Интеллектуальное название «любви» – «интерес», и тот не психолог, кто не знает, что интерес – отнюдь не блёклый аффект, что он куда интенсивнее, к примеру, аффекта «восхищения». Это, собственно, и есть писательский аффект, и анализ не просто не уничтожает его, но непрерывно питает – совсем не по-спинозиански. Так что интерес – вовсе не панегирик, он критика, резкая, даже злая, практически памфлет, если она остроумна и порождена страстью, утоляющей жгучий интерес; одно лишь восхваление для него пресно, он полагает, тут ничему не научиться. А если ещё удастся с толком воспеть предмет, личность, острую проблему, то выйдет нечто удивительное, почитающее почти делом чести остаться непонятым, продукт коварного, ловко сбивающего с панталыку восхищения, на первый взгляд до путаницы похожий на пасквиль. Я сам недавно дал незначительный тому пример, внеся в дискуссию о войне свою лепту – в виде историзирующего опуса, очерка жизни Фридриха Прусского, внушённого, даже выдавленного событиями эпохи сочиненьица, от публикации которого поначалу – война длилась ещё недолго – меня настойчиво отговаривали обеспокоенные друзья, и не из-за оскорбляющего литературу «патриотизма», а как раз по противоположным причинам…

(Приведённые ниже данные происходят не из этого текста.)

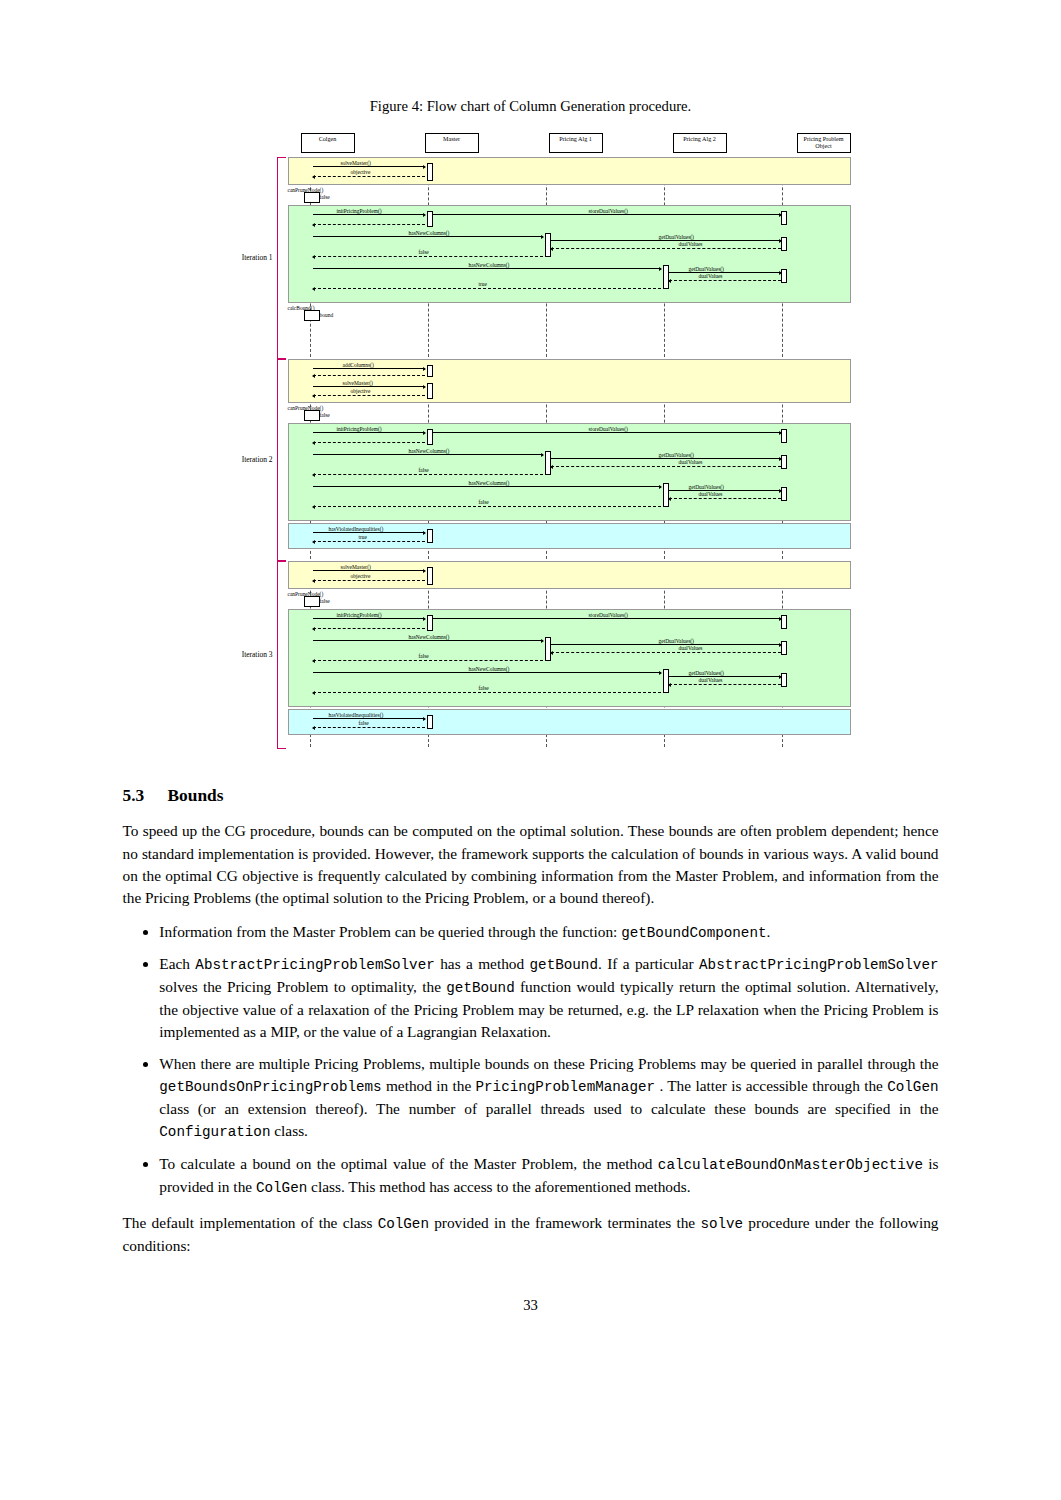Figure 4: Flow chart of Column Generation procedure.
Colgen
Master
Pricing Alg 1
Pricing Alg 2
Pricing Problem
Object
Iteration 1
solveMaster()
objective
canPruneNode()
false
initPricingProblem()
storeDualValues()
hasNewColumns()
getDualValues()
dualValues
false
hasNewColumns()
getDualValues()
dualValues
true
calcBound()
bound
Iteration 2
addColumns()
solveMaster()
objective
canPruneNode()
false
initPricingProblem()
storeDualValues()
hasNewColumns()
getDualValues()
dualValues
false
hasNewColumns()
getDualValues()
dualValues
false
hasViolatedInequalities()
true
Iteration 3
solveMaster()
objective
canPruneNode()
false
initPricingProblem()
storeDualValues()
hasNewColumns()
getDualValues()
dualValues
false
hasNewColumns()
getDualValues()
dualValues
false
hasViolatedInequalities()
false
5.3 Bounds
To speed up the CG procedure, bounds can be computed on the optimal solution. These bounds are often problem dependent; hence no standard implementation is provided. However, the framework supports the calculation of bounds in various ways. A valid bound on the optimal CG objective is frequently calculated by combining information from the Master Problem, and information from the the Pricing Problems (the optimal solution to the Pricing Problem, or a bound thereof).
Information from the Master Problem can be queried through the function: getBoundComponent.
Each AbstractPricingProblemSolver has a method getBound. If a particular AbstractPricingProblemSolver solves the Pricing Problem to optimality, the getBound function would typically return the optimal solution. Alternatively, the objective value of a relaxation of the Pricing Problem may be returned, e.g. the LP relaxation when the Pricing Problem is implemented as a MIP, or the value of a Lagrangian Relaxation.
When there are multiple Pricing Problems, multiple bounds on these Pricing Problems may be queried in parallel through the getBoundsOnPricingProblems method in the PricingProblemManager . The latter is accessible through the ColGen class (or an extension thereof). The number of parallel threads used to calculate these bounds are specified in the Configuration class.
To calculate a bound on the optimal value of the Master Problem, the method calculateBoundOnMasterObjective is provided in the ColGen class. This method has access to the aforementioned methods.
The default implementation of the class ColGen provided in the framework terminates the solve procedure under the following conditions:
33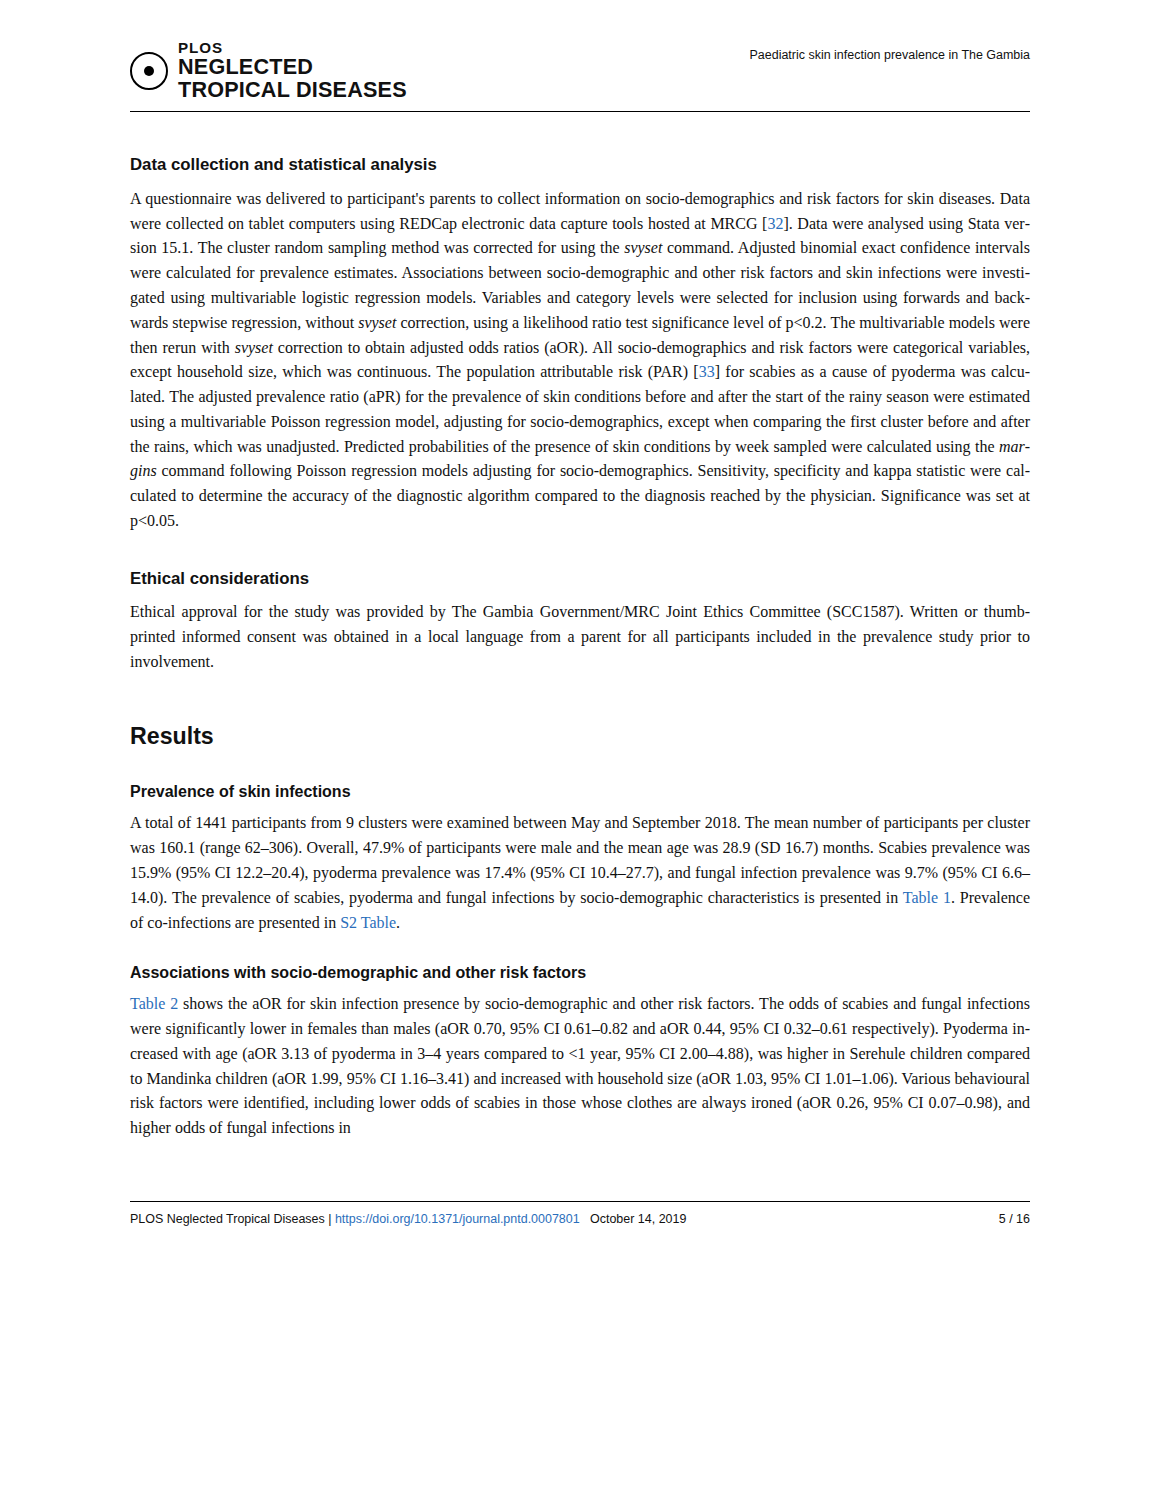PLOS
NEGLECTED
TROPICAL DISEASES
Paediatric skin infection prevalence in The Gambia
Data collection and statistical analysis
A questionnaire was delivered to participant's parents to collect information on socio-demographics and risk factors for skin diseases. Data were collected on tablet computers using REDCap electronic data capture tools hosted at MRCG [32]. Data were analysed using Stata version 15.1. The cluster random sampling method was corrected for using the svyset command. Adjusted binomial exact confidence intervals were calculated for prevalence estimates. Associations between socio-demographic and other risk factors and skin infections were investigated using multivariable logistic regression models. Variables and category levels were selected for inclusion using forwards and backwards stepwise regression, without svyset correction, using a likelihood ratio test significance level of p<0.2. The multivariable models were then rerun with svyset correction to obtain adjusted odds ratios (aOR). All socio-demographics and risk factors were categorical variables, except household size, which was continuous. The population attributable risk (PAR) [33] for scabies as a cause of pyoderma was calculated. The adjusted prevalence ratio (aPR) for the prevalence of skin conditions before and after the start of the rainy season were estimated using a multivariable Poisson regression model, adjusting for socio-demographics, except when comparing the first cluster before and after the rains, which was unadjusted. Predicted probabilities of the presence of skin conditions by week sampled were calculated using the margins command following Poisson regression models adjusting for socio-demographics. Sensitivity, specificity and kappa statistic were calculated to determine the accuracy of the diagnostic algorithm compared to the diagnosis reached by the physician. Significance was set at p<0.05.
Ethical considerations
Ethical approval for the study was provided by The Gambia Government/MRC Joint Ethics Committee (SCC1587). Written or thumb-printed informed consent was obtained in a local language from a parent for all participants included in the prevalence study prior to involvement.
Results
Prevalence of skin infections
A total of 1441 participants from 9 clusters were examined between May and September 2018. The mean number of participants per cluster was 160.1 (range 62–306). Overall, 47.9% of participants were male and the mean age was 28.9 (SD 16.7) months. Scabies prevalence was 15.9% (95% CI 12.2–20.4), pyoderma prevalence was 17.4% (95% CI 10.4–27.7), and fungal infection prevalence was 9.7% (95% CI 6.6–14.0). The prevalence of scabies, pyoderma and fungal infections by socio-demographic characteristics is presented in Table 1. Prevalence of co-infections are presented in S2 Table.
Associations with socio-demographic and other risk factors
Table 2 shows the aOR for skin infection presence by socio-demographic and other risk factors. The odds of scabies and fungal infections were significantly lower in females than males (aOR 0.70, 95% CI 0.61–0.82 and aOR 0.44, 95% CI 0.32–0.61 respectively). Pyoderma increased with age (aOR 3.13 of pyoderma in 3–4 years compared to <1 year, 95% CI 2.00–4.88), was higher in Serehule children compared to Mandinka children (aOR 1.99, 95% CI 1.16–3.41) and increased with household size (aOR 1.03, 95% CI 1.01–1.06). Various behavioural risk factors were identified, including lower odds of scabies in those whose clothes are always ironed (aOR 0.26, 95% CI 0.07–0.98), and higher odds of fungal infections in
PLOS Neglected Tropical Diseases | https://doi.org/10.1371/journal.pntd.0007801 October 14, 2019
5 / 16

Я знаю, к чему веду, говоря об этом. Оба – Ницше и Вагнер – великие аналитики немецкости; один использует опосредованный, художественный метод, другой – непосредственно писательский, причём, как нынче принято, по интеллектуальному осмыслению и многомерности художественный не отстаёт от писательского. Так вот, если не считать Ницше, в Германии не было анализа Вагнера, ибо «нелитературный» народ тем самым и непсихологичен, антипсихологичен. Бодлер и Баррес сказали о Вагнере лучше, чем все его немецкие биографии и апологии, а теперь вот швед В. Петерсон-Бергер в своей книге «Вагнер как культурное явление» дал нам, немцам, пару подсказок, каким боком лучше подходить к этому в невероятнейшем смысле интересному явлению – по-демократически прямо и смело, это позволяет хоть что-то в нём рассмотреть. Швед говорит о национализме Вагнера, о его искусстве как искусстве национально-немецком, отмечая, что немецкая народная музыка стала единственным направлением, которое не вобрал в себя его синтез. Ради колорита он, дескать, ещё может подпустить народную немецкую ноту, как в «Мейстерзингерах» или «Зигфриде», но она не является основой, отправной точкой его музыкальных сочинений, источником, из которого те фонтанируют, как у Шумана, Шуберта или Брамса. Необходимо отличать, полагает швед, народное искусство от национального: первое нацелено вовнутрь, второе – вовне. Музыка Вагнера скорее национальна, нежели народна; конечно, в ней много такого, что именно иностранец воспримет немецким, но при этом она несёт явную печать космополитизма. Что ж, легко попасть в цель, когда тебя заточили. Вагнер как духовное явление в самом деле колоссально немецкий, мне даже всегда казалось, что, дабы если не понять, так хоть чуточку почувствовать не только глубокое великолепие, но и мучительные противоречия немецкого естества, непременно нужно со страстью погрузиться в его творчество. Но помимо того что Вагнер – взрыв откровения немецкого естества, это ещё и его инсценировка, интеллектуализм и плакативное воздействие которой доходят до пародии, гротеска; инсценировка, которая, если говорить предельно грубо, моментами не может полностью избавить от подозрений, что имеет некое отношение к экспортной продукции, созданной с целью вырвать у содрогающейся от любопытства антантовской публики возглас: «Ah, ça c’est bien allemand par exemple!»